BEGIN Extracted data

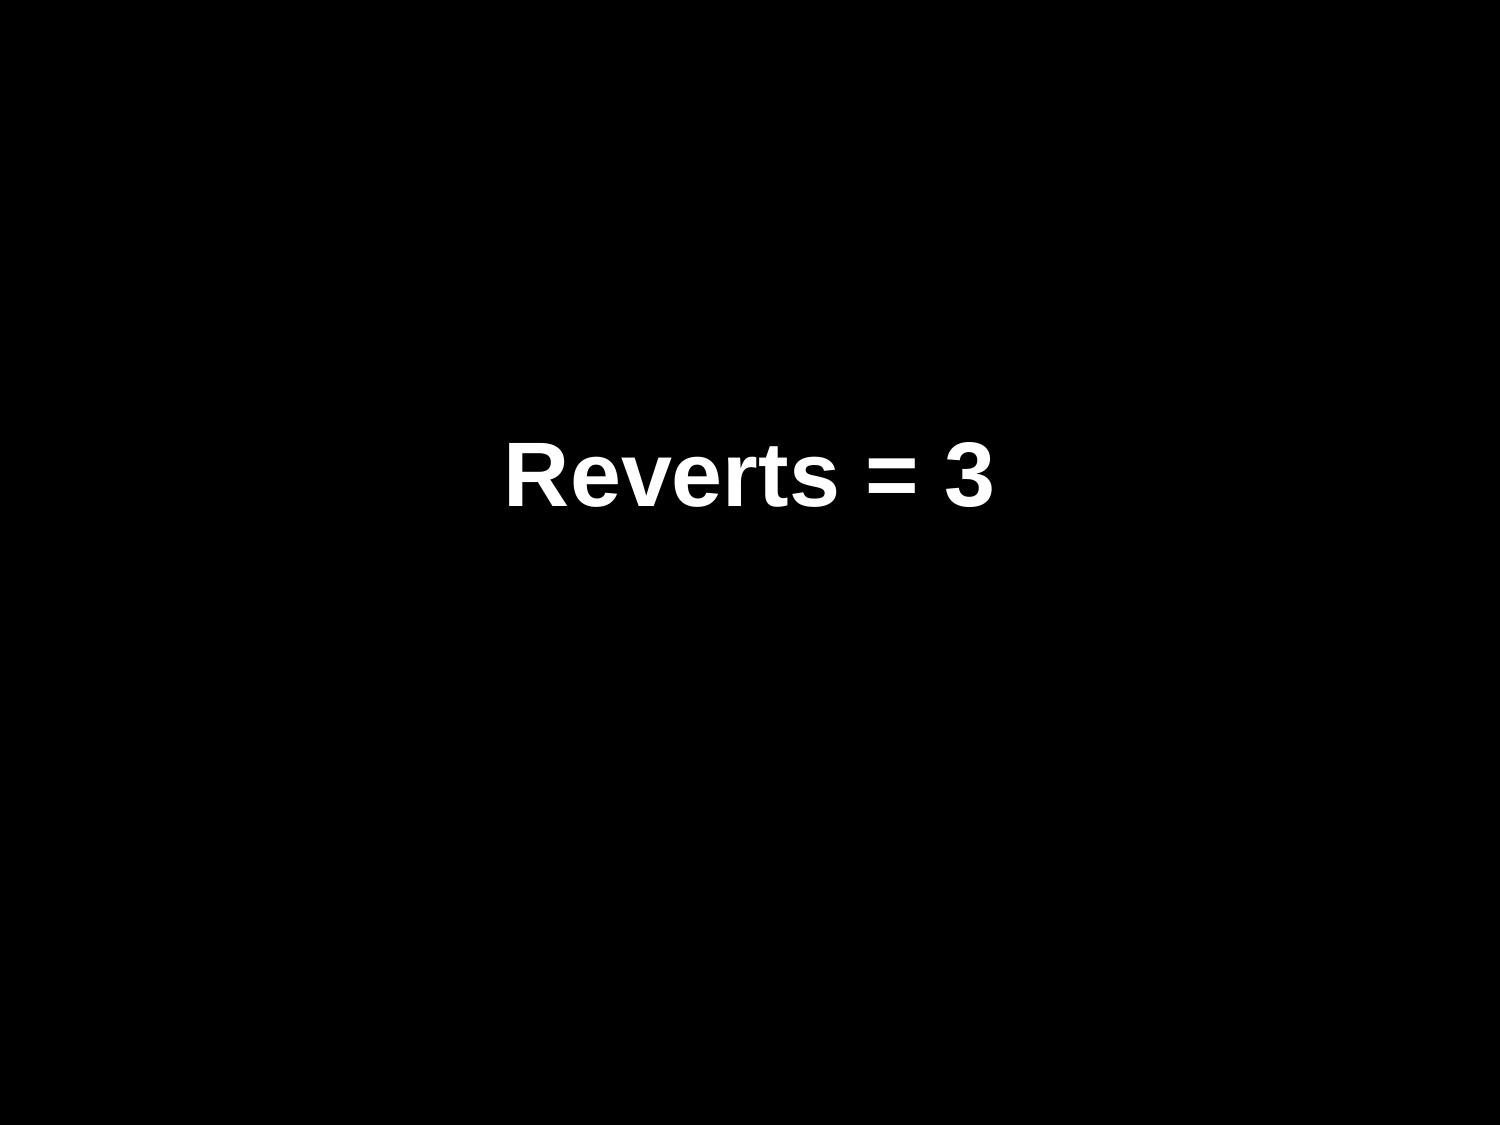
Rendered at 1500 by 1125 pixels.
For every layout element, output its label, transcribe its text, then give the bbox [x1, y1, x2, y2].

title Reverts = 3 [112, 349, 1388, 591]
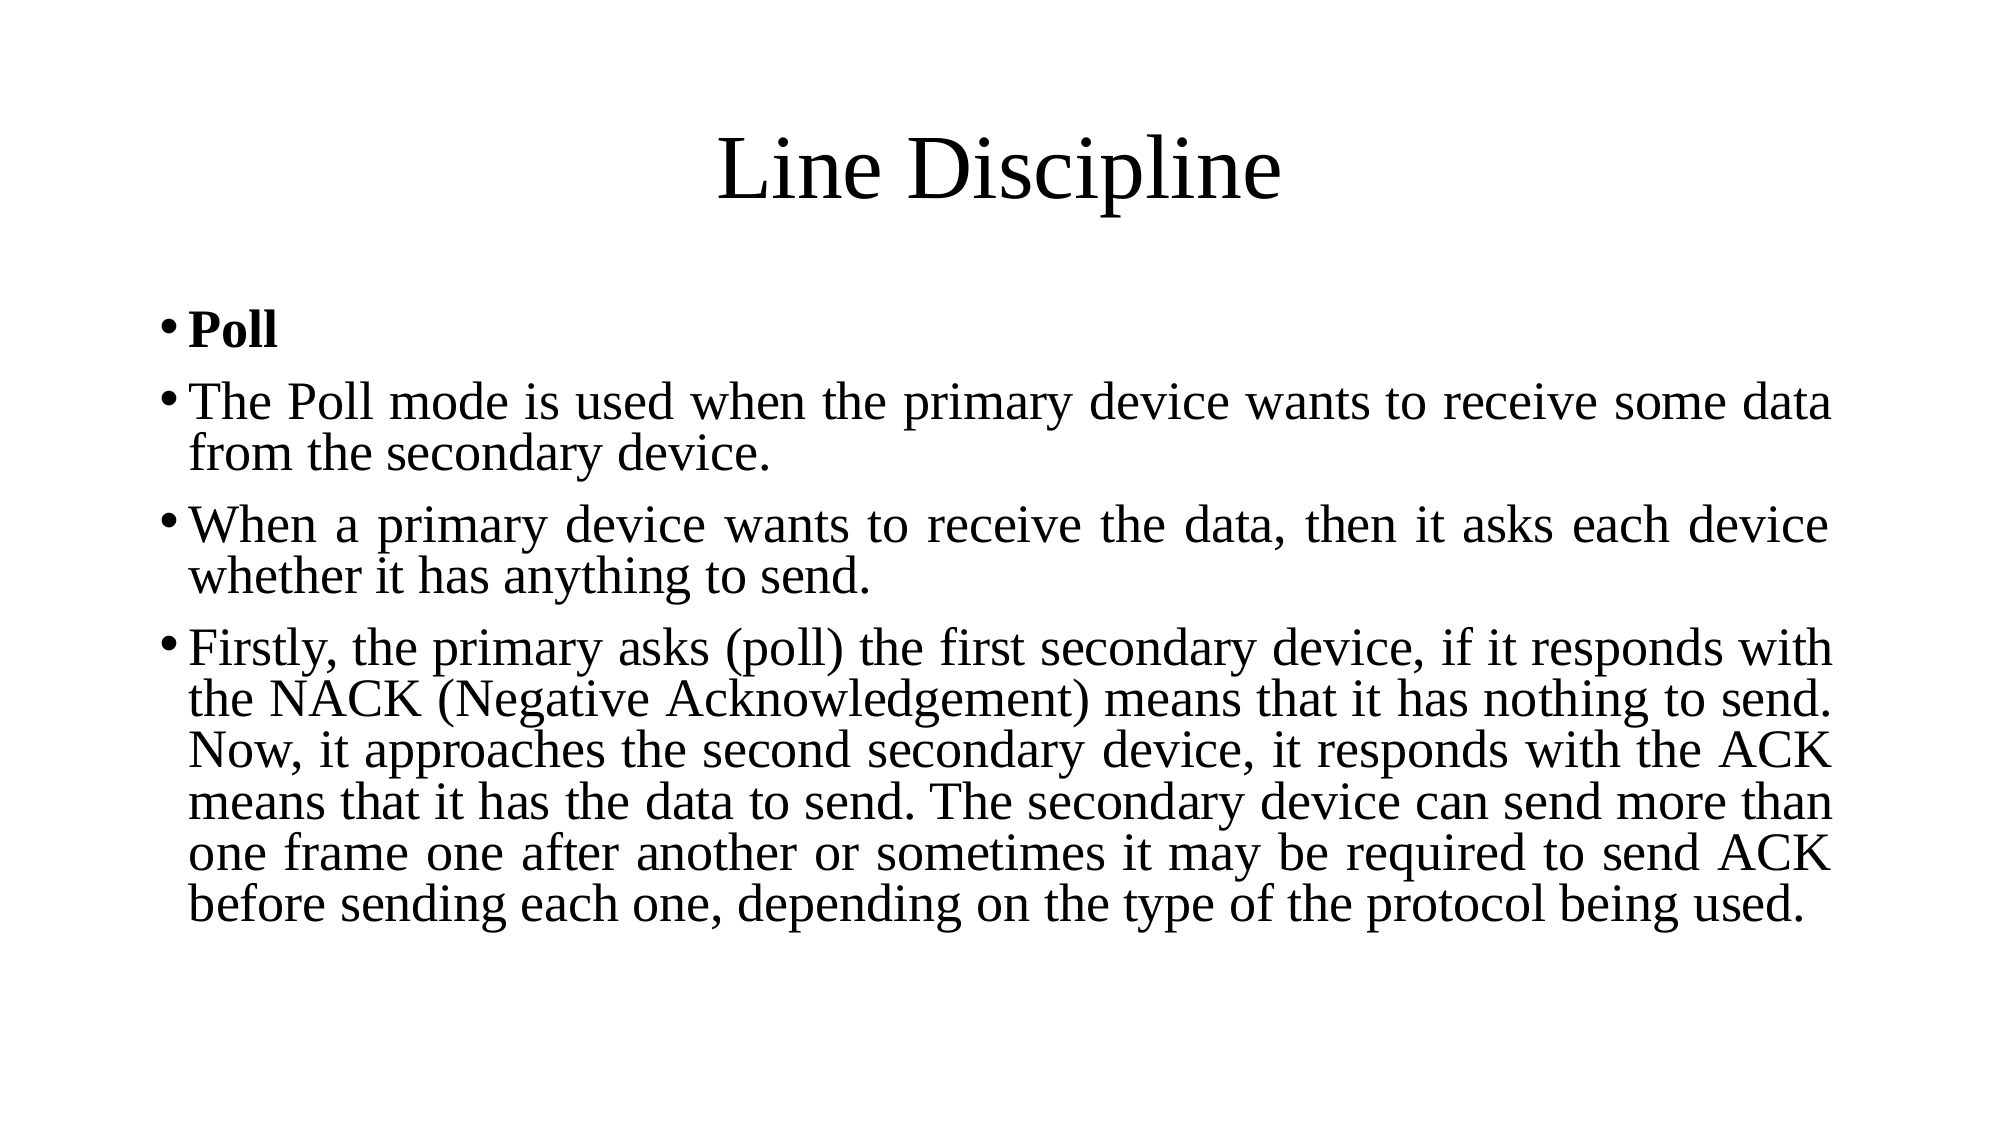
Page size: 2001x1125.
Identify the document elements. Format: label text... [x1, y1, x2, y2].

END Extracted data

Action item
Reprint the entries above exactly, images removed.

Solution to the exercise
Rendered at 1500 by 1125 pixels.
For every layout element, output its label, transcribe its text, then give the bbox [x1, y1, x2, y2].

title Reverts = 3 [112, 349, 1388, 591]
Page size: 2001x1125.
Identify the document elements. Format: label text... [x1, y1, x2, y2].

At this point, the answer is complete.